KosinskiLab / AlphaPulldown

https://doi.org/10.1093/bioinformatics/btac749
GNU General Public License v3.0
199 stars 46 forks source link

question: correct pipeline for mmseqs alignments in alphapulldown? #391

Open gieses opened 2 months ago

gieses commented 2 months ago

Currently, I am not able to combine mmseqs alignments with the most recent alphapulldown code base. I have a few questions to check if I understood correctly from here and if the information is still correct.

1) I ran the alignment with colabfold and got the .a3m files (is it correct that these are single alignments, e.g. all baits and the query in individual entries in the fasta or should it always be baits + query separated by ":"?)

Note: Colabfold changed the naming to return the full fasta header, replacing most of the unfriendly characters with "_"

2) Is the renaming script still needed here? When I ran it in this directory it renames everything to a single file 101.a3m

3) Proceeding with the FASTA names (without the renaming because it seems to be a valid format), I tried to run

(alphapulldown) ➜  AlphaPulldown git:(main) ✗ python alphapulldown/scripts/create_individual_features.py --fasta_paths=example/fasta/all.fasta --data_dir=/data/openfold/ --output_dir=example/aln/af_colab --max_template_date=2025-01-01

where example/aln/af_colab pointed to the directory with the a3m files and all.fasta contained all single sequences.

4) Running this command starts jackhmmer again which I think should not happen? it says "Will use hmmsearch looking for templates" so maybe that is intended? 5) Trying to follow Option 2 details for the mmseqs guideline, I run into two issues. 1) the max template date is required and 2) if this is set path_to_mmt is required.

So trying this for example, does not work:

python alphapulldown/scripts/create_individual_features.py --fasta_paths=example/fasta/all.fasta --data_dir=/data/openfold/ --output_dir=example/aln/af_colab --skip_existing=False --use_mmseqs2=True --max_template_date=2025-01-01

Adding use_precomputed_msas does not help either, it just starts the jackhmmer alignment vs. uniref

This is running with colabfold 1.5.5, AlphaPulldown (30efa3f).
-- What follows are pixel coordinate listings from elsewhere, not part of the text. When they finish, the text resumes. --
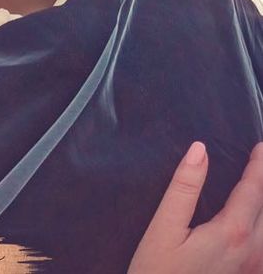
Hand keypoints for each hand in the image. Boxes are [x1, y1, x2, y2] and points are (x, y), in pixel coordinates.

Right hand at [128, 141, 262, 273]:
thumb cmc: (156, 270)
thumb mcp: (164, 227)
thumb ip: (184, 187)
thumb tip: (199, 150)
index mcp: (231, 233)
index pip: (253, 191)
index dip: (258, 166)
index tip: (260, 146)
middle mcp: (251, 252)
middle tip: (262, 160)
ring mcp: (252, 269)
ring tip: (258, 189)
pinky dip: (262, 230)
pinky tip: (255, 228)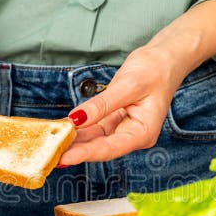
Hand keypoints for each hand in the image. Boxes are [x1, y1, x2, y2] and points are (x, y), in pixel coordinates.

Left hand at [59, 0, 215, 165]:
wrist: (165, 58)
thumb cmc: (155, 70)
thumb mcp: (127, 85)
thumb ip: (101, 105)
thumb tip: (76, 120)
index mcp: (143, 133)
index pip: (109, 148)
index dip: (85, 154)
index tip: (64, 158)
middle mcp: (133, 136)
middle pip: (100, 147)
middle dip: (75, 150)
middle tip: (50, 154)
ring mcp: (124, 129)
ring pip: (95, 139)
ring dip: (74, 141)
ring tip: (51, 144)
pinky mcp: (116, 120)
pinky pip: (94, 128)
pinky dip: (79, 129)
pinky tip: (62, 130)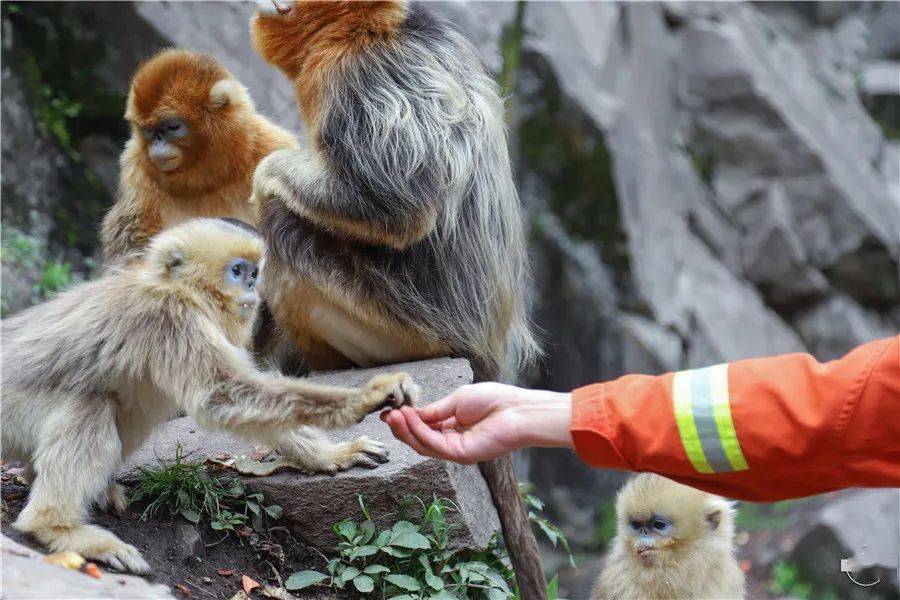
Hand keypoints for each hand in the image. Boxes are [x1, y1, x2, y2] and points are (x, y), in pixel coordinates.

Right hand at [380, 382, 573, 463]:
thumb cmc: (494, 401)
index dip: (406, 420)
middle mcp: (452, 442)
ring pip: (422, 445)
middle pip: (419, 439)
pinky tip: (409, 417)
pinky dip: (419, 431)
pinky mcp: (460, 455)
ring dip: (406, 430)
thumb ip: (434, 411)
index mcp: (452, 427)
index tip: (389, 411)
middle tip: (386, 415)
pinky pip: (433, 444)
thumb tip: (411, 413)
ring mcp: (455, 451)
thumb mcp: (456, 401)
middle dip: (401, 427)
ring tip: (393, 415)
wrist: (517, 410)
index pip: (424, 427)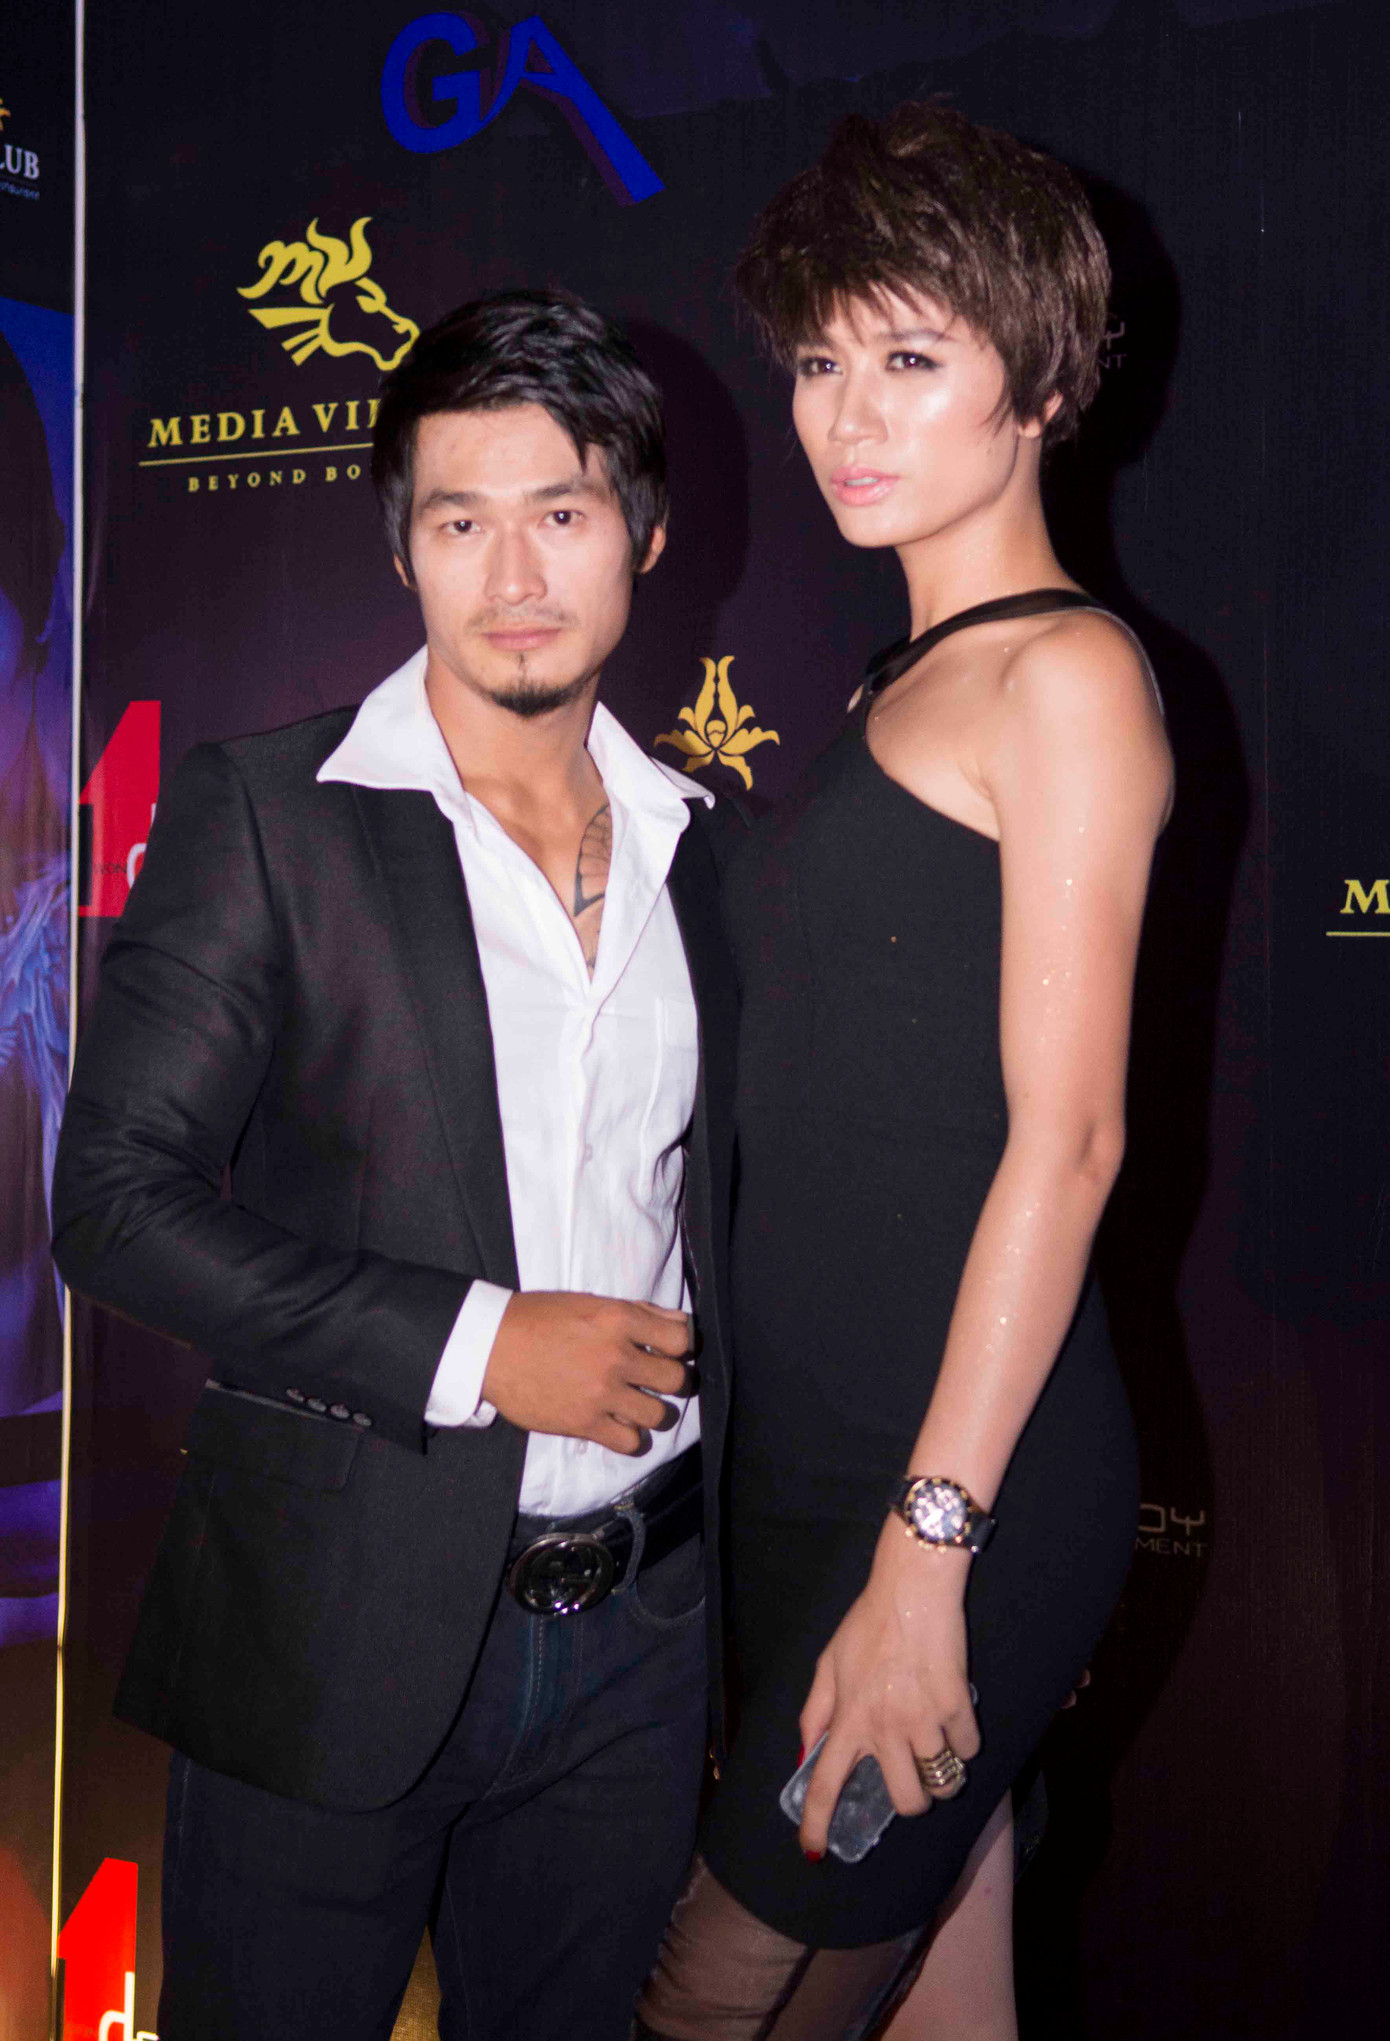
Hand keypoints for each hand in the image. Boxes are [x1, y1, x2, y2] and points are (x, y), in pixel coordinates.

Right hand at [480, 1292, 693, 1452]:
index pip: (680, 1338)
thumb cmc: (538, 1318)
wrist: (491, 1346)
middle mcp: (616, 1356)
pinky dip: (630, 1436)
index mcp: (619, 1320)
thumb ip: (637, 1311)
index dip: (679, 1346)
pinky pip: (630, 1442)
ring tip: (638, 1405)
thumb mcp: (590, 1302)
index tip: (667, 1350)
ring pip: (659, 1414)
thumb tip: (678, 1322)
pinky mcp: (584, 1422)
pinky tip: (618, 1425)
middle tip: (656, 1381)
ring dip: (653, 1411)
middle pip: (676, 1379)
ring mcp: (601, 1392)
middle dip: (672, 1380)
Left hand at [796, 1520, 979, 1858]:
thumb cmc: (868, 1624)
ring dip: (943, 1771)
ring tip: (937, 1742)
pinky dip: (965, 1740)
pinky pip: (968, 1750)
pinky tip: (955, 1715)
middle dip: (913, 1799)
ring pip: (943, 1782)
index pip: (825, 1784)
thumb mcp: (829, 1663)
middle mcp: (884, 1728)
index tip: (815, 1852)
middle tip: (912, 1774)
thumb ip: (816, 1712)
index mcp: (848, 1718)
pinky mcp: (956, 1707)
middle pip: (907, 1803)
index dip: (816, 1824)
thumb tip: (806, 1756)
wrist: (912, 1589)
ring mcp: (923, 1720)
Thanks for any help and comments!

DimaMolod commented 1 month ago

Hi @gieses and thanks for your interest in AlphaPulldown! I am sorry, I wasn't coding this part, but I think you can generate features with mmseqs directly using AlphaPulldown and ColabFold remote API. Could you please try to install the latest beta release of AP and generate features using a command like this one:

create_individual_features.py --fasta_paths=/path/to/fasta.fasta --data_dir=/path/to/alphafold/databases --save_msa_files=True --output_dir=/path/to/output/dir --max_template_date=2050-01-01 --skip_existing=True (optional) --use_mmseqs2

Please let me know if it works for you now.

jkosinski commented 1 month ago

Dear @gieses, if you still want to use the local colabfold search alignments instead of the API suggested by @DimaMolod , this is indeed got broken with the changes in colabfold and we need to fix it. If it starts the jackhmmer alignment vs. uniref it likely means that the renaming script is still needed and to be fixed as apparently use_precomputed_msas does not recognize the MSAs and re-runs the search.

Regarding the template search - unfortunately, currently, in this mode, the template search still needs to be run locally.

The ") the max template date is required and 2) if this is set path_to_mmt is required" is unintended and we should fix it.

Thanks for testing this mode and reporting the issues in detail!